##### Extracted data #####

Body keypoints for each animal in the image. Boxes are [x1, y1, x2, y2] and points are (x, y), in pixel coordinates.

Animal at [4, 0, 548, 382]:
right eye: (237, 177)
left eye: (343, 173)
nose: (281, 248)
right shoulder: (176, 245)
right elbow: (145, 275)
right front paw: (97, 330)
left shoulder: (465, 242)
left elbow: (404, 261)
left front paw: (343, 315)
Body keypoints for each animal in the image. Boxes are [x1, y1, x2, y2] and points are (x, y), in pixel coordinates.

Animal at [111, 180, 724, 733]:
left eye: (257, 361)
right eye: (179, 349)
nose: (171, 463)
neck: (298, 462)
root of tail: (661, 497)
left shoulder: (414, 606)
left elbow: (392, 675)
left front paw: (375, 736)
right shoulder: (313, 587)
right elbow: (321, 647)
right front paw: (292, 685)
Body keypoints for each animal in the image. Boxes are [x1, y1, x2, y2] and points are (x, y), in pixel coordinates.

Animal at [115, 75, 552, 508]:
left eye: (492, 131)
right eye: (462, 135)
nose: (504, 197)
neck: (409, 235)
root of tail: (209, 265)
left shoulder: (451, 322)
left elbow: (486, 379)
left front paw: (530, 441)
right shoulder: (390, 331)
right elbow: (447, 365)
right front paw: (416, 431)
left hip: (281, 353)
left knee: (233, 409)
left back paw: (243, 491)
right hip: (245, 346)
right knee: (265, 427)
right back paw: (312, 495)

#####

### [About this exercise]
Copy out, word for word, only the lines from the one with "nose: (281, 248)" through the last line of the material above.

### [Solution to the problem]
nose: (281, 248)
right shoulder: (176, 245)
right elbow: (145, 275)
right front paw: (97, 330)
left shoulder: (465, 242)
left elbow: (404, 261)
left front paw: (343, 315)
Body keypoints for each animal in the image. Boxes are [x1, y1, x2, y2] and points are (x, y), in pixel coordinates.

Animal at [111, 180, 724, 733]:
left eye: (257, 361)
right eye: (179, 349)
nose: (171, 463)
neck: (298, 462)
root of tail: (661, 497)
left shoulder: (414, 606)
left elbow: (392, 675)
left front paw: (375, 736)
right shoulder: (313, 587)
right elbow: (321, 647)
right front paw: (292, 685)
Body keypoints for each animal in the image. Boxes are [x1, y1, x2, y2] and points are (x, y), in pixel coordinates.

Animal at [115, 75, 552, 508]:
left eye: (492, 131)
right eye: (462, 135)
nose: (504, 197)
neck: (409, 235)
root of tail: (209, 265)
left shoulder: (451, 322)
left elbow: (486, 379)
left front paw: (530, 441)
right shoulder: (390, 331)
right elbow: (447, 365)
right front paw: (416, 431)
left hip: (281, 353)
left knee: (233, 409)
left back paw: (243, 491)
right hip: (245, 346)
right knee: (265, 427)
right back paw: (312, 495)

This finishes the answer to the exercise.